The Harmon Foundation was established in 1922. Endowments provided playgrounds throughout the country, tuition payments and vocational guidance for students, educational programs for nurses, and awards for constructive achievement among Negroes. In 1925, in a new foundation endeavor, Harmon gave fifty thousand dollars to the Religious Motion Picture Foundation to provide motion pictures of religious and moral character for use in church services.
Harmon's public philanthropy was directed through the Harmon Foundation, but innumerable requests fell outside its stated aims. After Harmon's death in July 1928, it was disclosed that he had used the name “Jedediah Tingle” to make thousands of private, anonymous bequests to needy persons.
The Harmon Foundation records in the Library of Congress do not include those relating to the foundation's loan program for students nor its endowment of playground and nursing associations. The Library's collection centers on the awards program sponsored by the foundation and on general files that provide some early history of the foundation.
The earliest exchange of correspondence is between William Harmon and Paul Kellogg. Kellogg, director of Survey Associates, was not directly connected with the Harmon Foundation, but he administered several early programs for Harmon. In their letters in the General Office Files series Harmon and Kellogg explore the possibility of establishing the foundation. The early date of the exchange, 1913-1925, makes it a valuable source for the history, purpose, and development of the foundation.
The Award Program series in the collection contains the records of the award programs for outstanding achievement. The awards for model farms, for political cartoonists, and for the blind comprise a significant volume of material, but the bulk of the series focuses on awards to African Americans. The competition for African Americans was open in nine fields: business, education, farming, fine arts, literature, music, race relations, religious service, and science. Awards were available to African Americans, men or women, born in the United States. The purpose of the awards was to stimulate creative achievement; to acquaint the public with the work being accomplished by African Americans; and to provide economic opportunity for talented but unknown African Americans. George Washington Carver and W. E. B. DuBois were already men of prominence when their names were proposed as candidates, but awards generally went to amateur competitors. Some of these went on to achieve outstanding success in their chosen fields. This series provides a glimpse of the kind of work being done by African Americans during this period and gives insight into the attitudes of those who were attempting to aid them.

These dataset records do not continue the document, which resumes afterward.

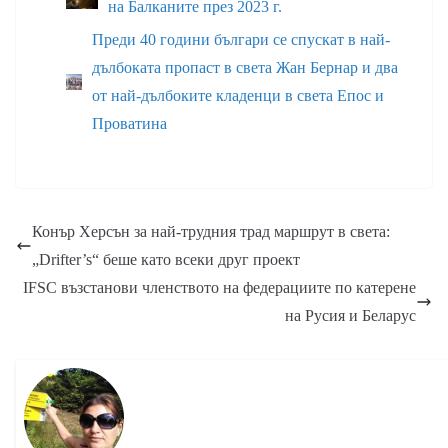
на Балканите през 2023 г.
Преди 40 години българи се спускат в най-
дълбоката пропаст в света Жан Бернар и два
от най-дълбоките кладенци в света Епос и
Проватина
Конър Херсън за най-трудния трад маршрут в света:
„Drifter’s“ беше като всеки друг проект
IFSC възстанови членството на федерациите по катерене
на Русия и Беларус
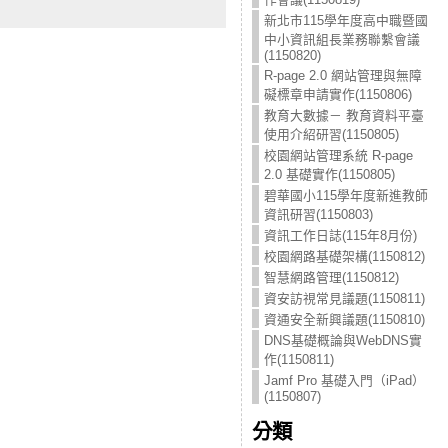
新北市115學年度高中職暨國
中小資訊組長業務聯繫會議
(1150820)
R-page 2.0 網站管理與無障
礙標章申請實作(1150806)
教育大數據－ 教育資料平臺
使用介紹研習(1150805)
校園網站管理系統 R-page
2.0 基礎實作(1150805)
碧華國小115學年度新進教師
資訊研習(1150803)
資訊工作日誌(115年8月份)
校園網路基礎架構(1150812)
智慧網路管理(1150812)
資安訪視常見議題(1150811)
資通安全新興議題(1150810)
DNS基礎概論與WebDNS實
作(1150811)
Jamf Pro 基礎入門（iPad）
(1150807)
分類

A portion of the Award Programs series on African-American awards contains the records of art exhibitions held throughout the country. The exhibits were a direct outgrowth of the awards program and provided an opportunity for the candidates in the fine arts division to show their work and frequently to make sales. There is much routine correspondence in this part of the collection, but occasionally a correspondence file provides a record of the artist's development and growing success. The files of Hale Woodruff and Archibald Motley are of particular interest in this regard.

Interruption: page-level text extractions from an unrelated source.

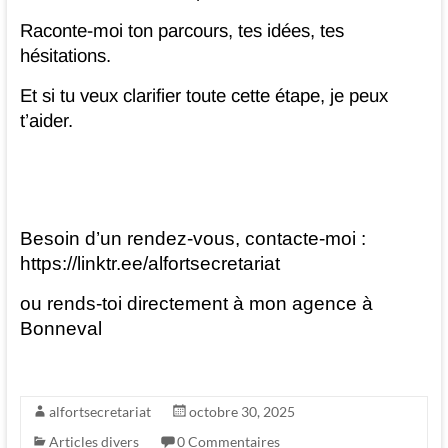
Raconte-moi ton parcours, tes idées, tes
hésitations.
Et si tu veux clarifier toute cette étape, je peux
t’aider.
Besoin d’un rendez-vous, contacte-moi :
https://linktr.ee/alfortsecretariat
ou rends-toi directement à mon agence à
Bonneval
alfortsecretariat
octobre 30, 2025
Articles divers
0 Commentaires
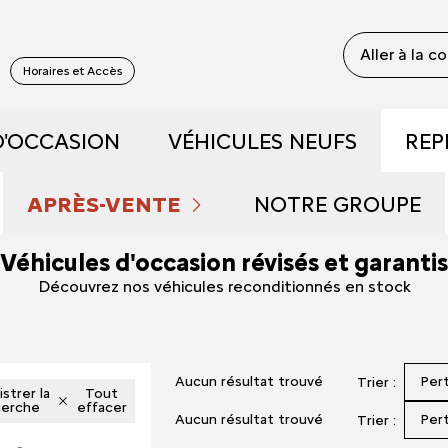
Aller à la c
S
Horaires et Accès
D'OCCASION
VÉHICULES NEUFS
REP
 RECONDITIONNÉS
DÉCOUVREZ NOS GAMME
APRÈS-VENTE
NOTRE GROUPE
Véhicules d'occasion révisés et garantis
 DE DÉMONSTRATION
PRENDRE RENDEZ-VOUS
RÉSERVEZ UN ESSAI
QUI SOMMES NOU
Découvrez nos véhicules reconditionnés en stock
FAIBLE KILOMÉTRAGE
ENTRETIEN ET RÉPARATIONS
DÉCOUVREZ L'ÉLECTRIQU
NOUS REJOINDRE
Aucun résultat trouvé
Per
Trier :
S ET HYBRIDES
NOS OFFRES DU MOMENT
DÉCOUVREZ L'HYBRIDE
NOS ACTUALITÉS
strer la
Tout
herche
effacer
Aucun résultat trouvé
Per
Trier :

The African Artists series was compiled by the foundation in preparation for the writing of a book on contemporary artists of Africa. Some of the files contain only a name and the country in which the artist worked; some have a brief sketch of the artist's life. Many of the files, however, contain correspondence between the artist and the directors of the Harmon Foundation. The foundation tried to find American sponsors for the most promising of the African artists and occasionally arranged for their further education in the United States. This series contains several pieces of original work sent as samples to the foundation.
Correspondents include Will Winton Alexander, Caroline Alston, Ulli Beier, Blanche Byerley, Katherine Gardner, William Elmer Harmon, George Edmund Haynes, Walter G. Holmes, Paul Underwood Kellogg, A.W. Mitchum, Archibald John Motley, C.C. Spaulding, Laura Wheeler Waring, and Hale Woodruff.